Directions for this task — From the records below, please print only the lines from the one containing "line: (127, 243)" through the one containing "line: (161, 547)", both included. Skip the pictures.

Segment Start: Data for review

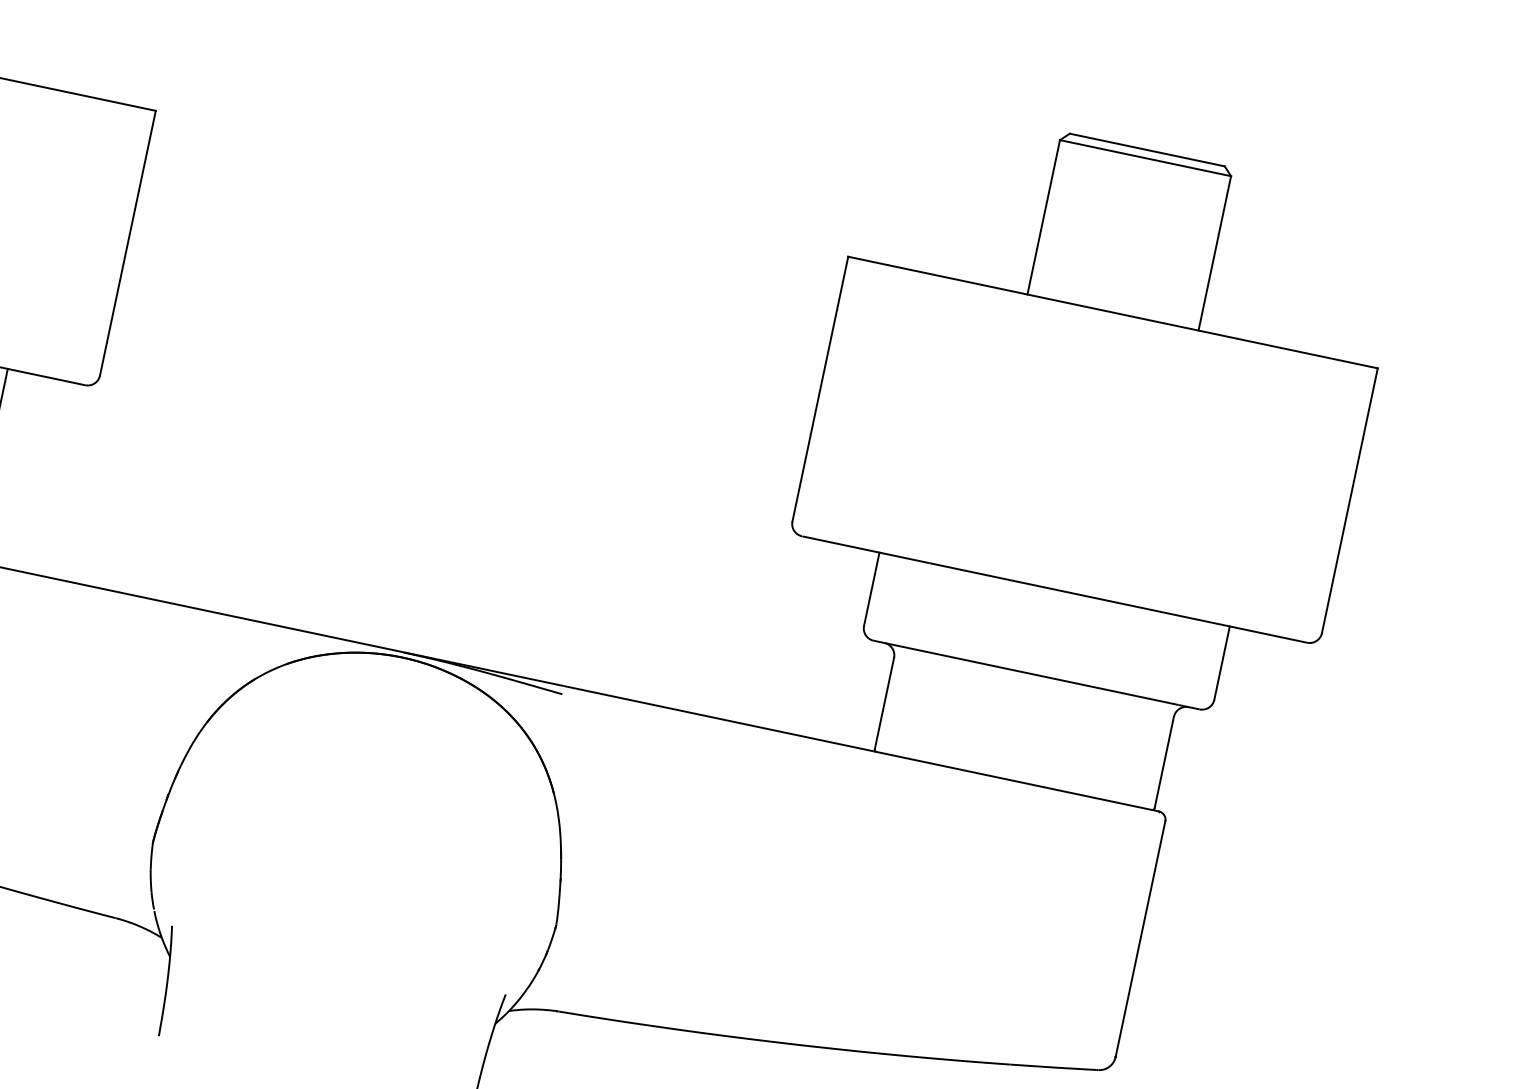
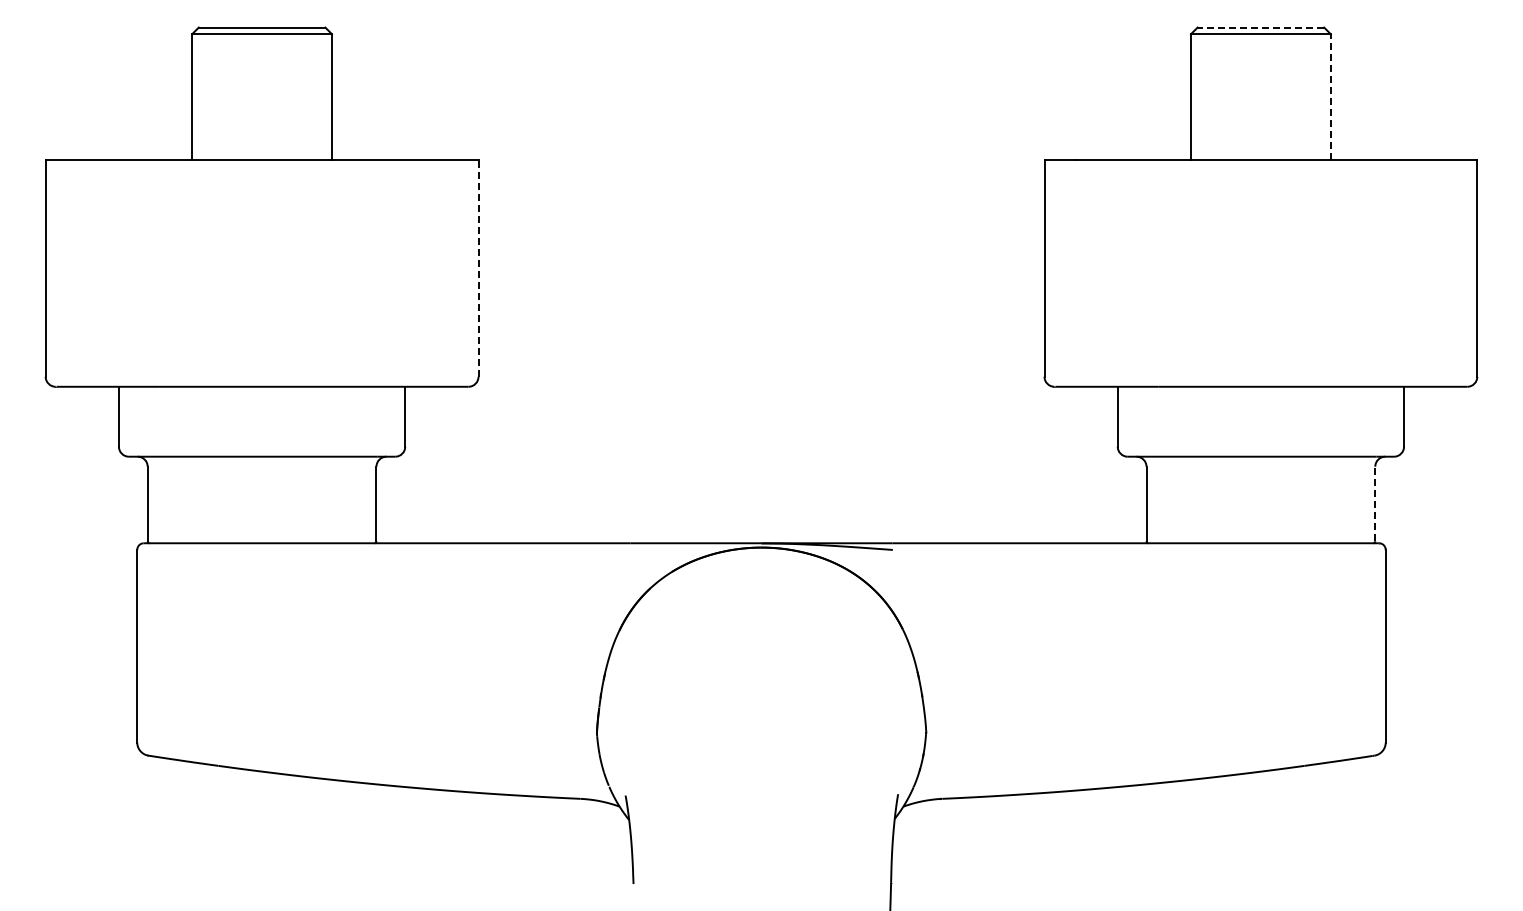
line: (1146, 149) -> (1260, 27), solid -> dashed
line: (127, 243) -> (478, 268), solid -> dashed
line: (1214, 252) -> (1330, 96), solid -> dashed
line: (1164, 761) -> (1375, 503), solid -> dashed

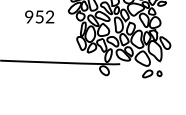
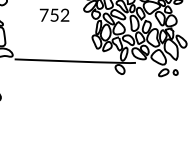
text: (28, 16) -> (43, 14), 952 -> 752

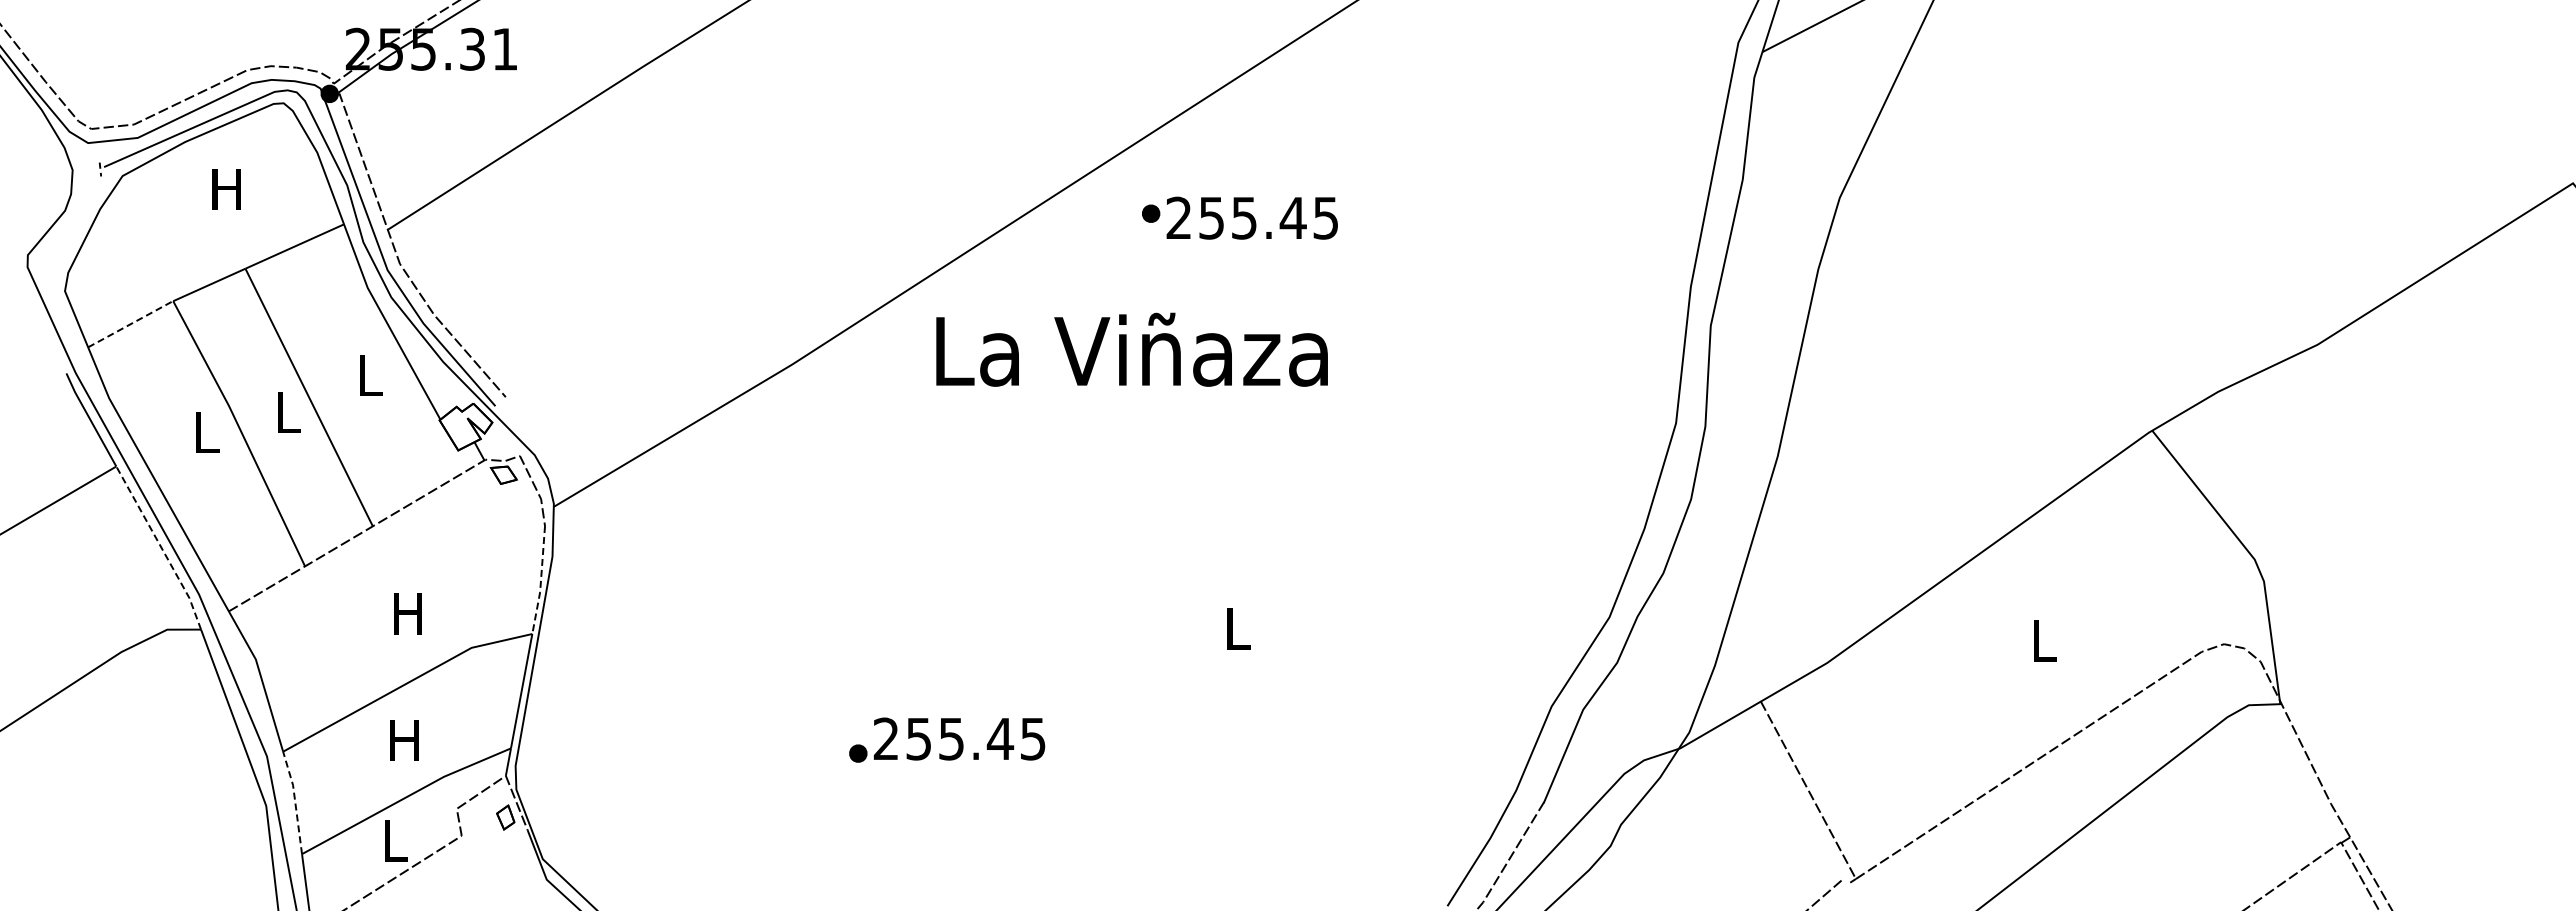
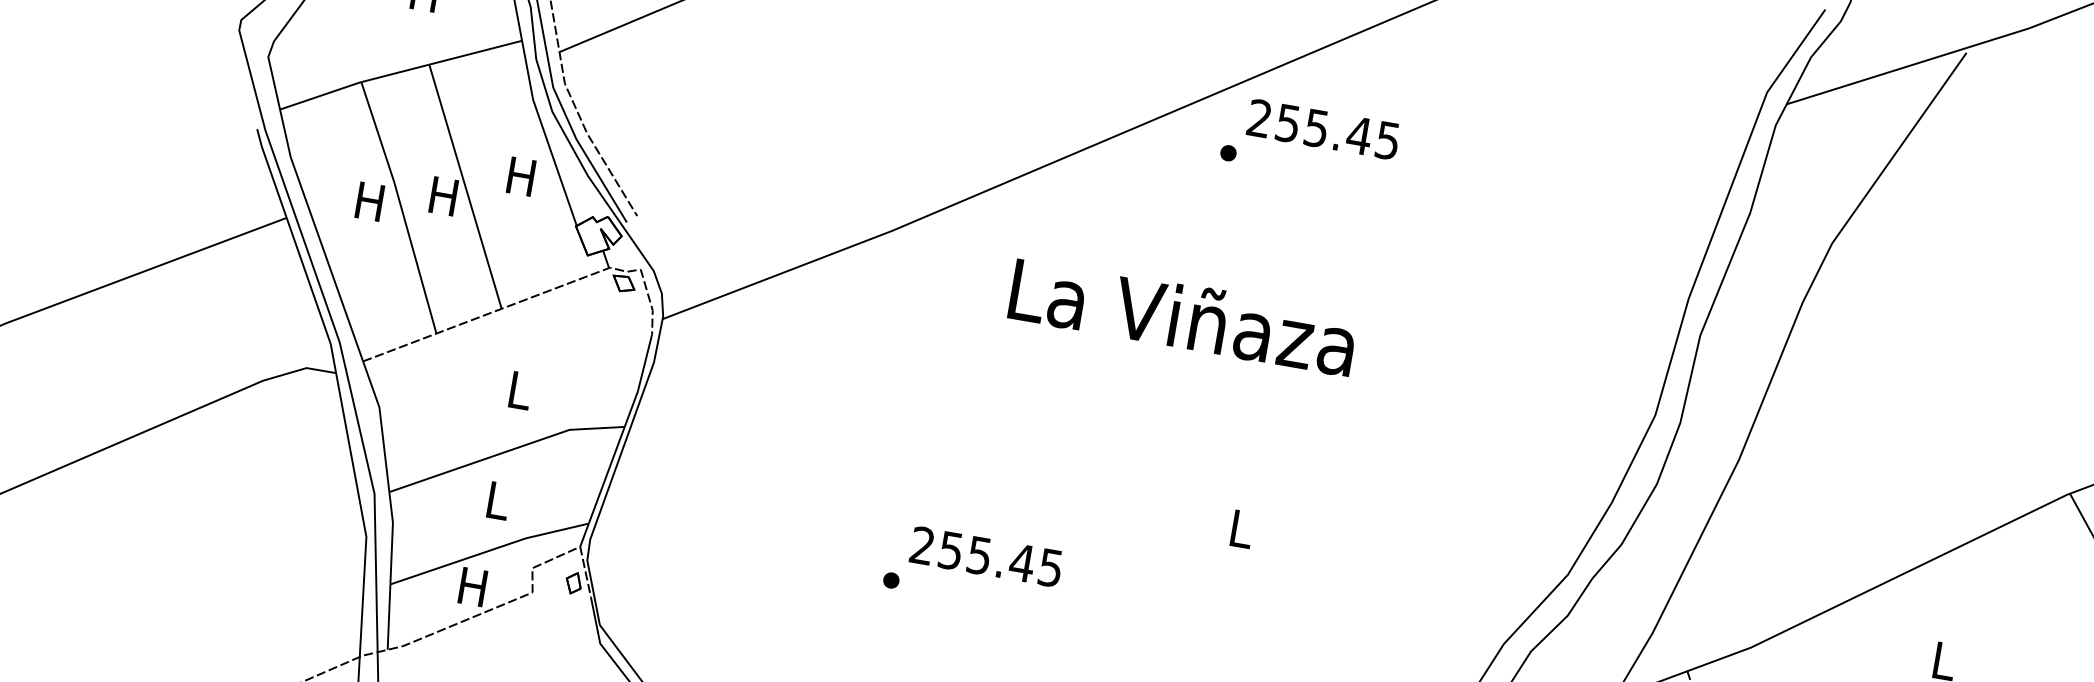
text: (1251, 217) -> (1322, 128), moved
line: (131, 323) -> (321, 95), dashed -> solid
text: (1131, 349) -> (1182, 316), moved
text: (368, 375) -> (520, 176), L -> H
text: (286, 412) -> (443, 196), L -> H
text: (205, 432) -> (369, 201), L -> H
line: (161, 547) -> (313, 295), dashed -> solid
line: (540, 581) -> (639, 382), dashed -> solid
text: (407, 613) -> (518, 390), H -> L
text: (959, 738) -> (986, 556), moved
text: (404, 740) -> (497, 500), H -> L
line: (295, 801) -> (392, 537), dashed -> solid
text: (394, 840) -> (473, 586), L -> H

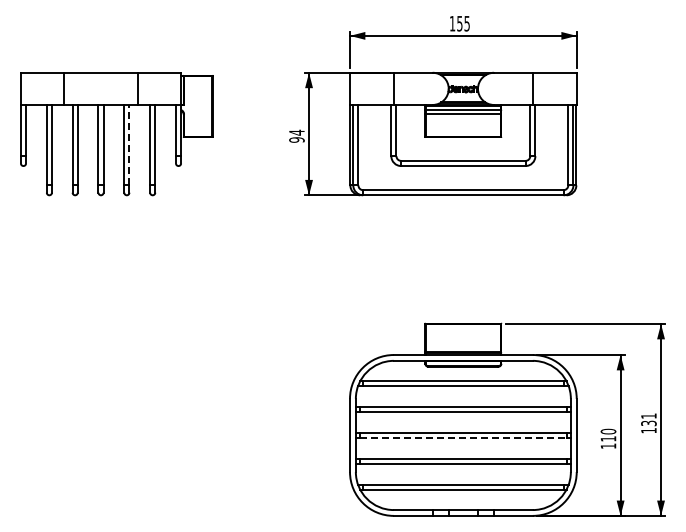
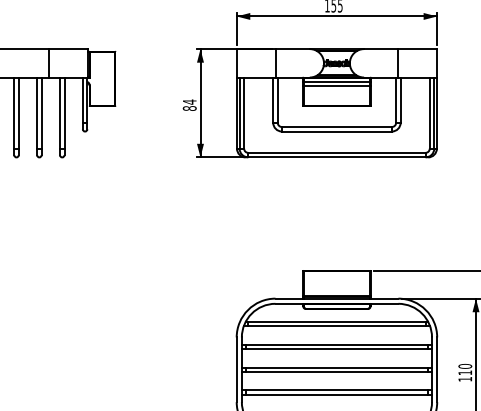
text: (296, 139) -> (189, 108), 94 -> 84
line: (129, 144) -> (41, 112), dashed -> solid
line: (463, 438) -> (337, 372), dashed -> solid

Segment End: Data for review

Your response —
line: (127, 243) -> (478, 268), solid -> dashed
line: (1214, 252) -> (1330, 96), solid -> dashed
line: (1164, 761) -> (1375, 503), solid -> dashed

text: (28, 16) -> (43, 14), 952 -> 752

text: (1251, 217) -> (1322, 128), moved
line: (131, 323) -> (321, 95), dashed -> solid
text: (1131, 349) -> (1182, 316), moved
text: (368, 375) -> (520, 176), L -> H
text: (286, 412) -> (443, 196), L -> H
text: (205, 432) -> (369, 201), L -> H
line: (161, 547) -> (313, 295), dashed -> solid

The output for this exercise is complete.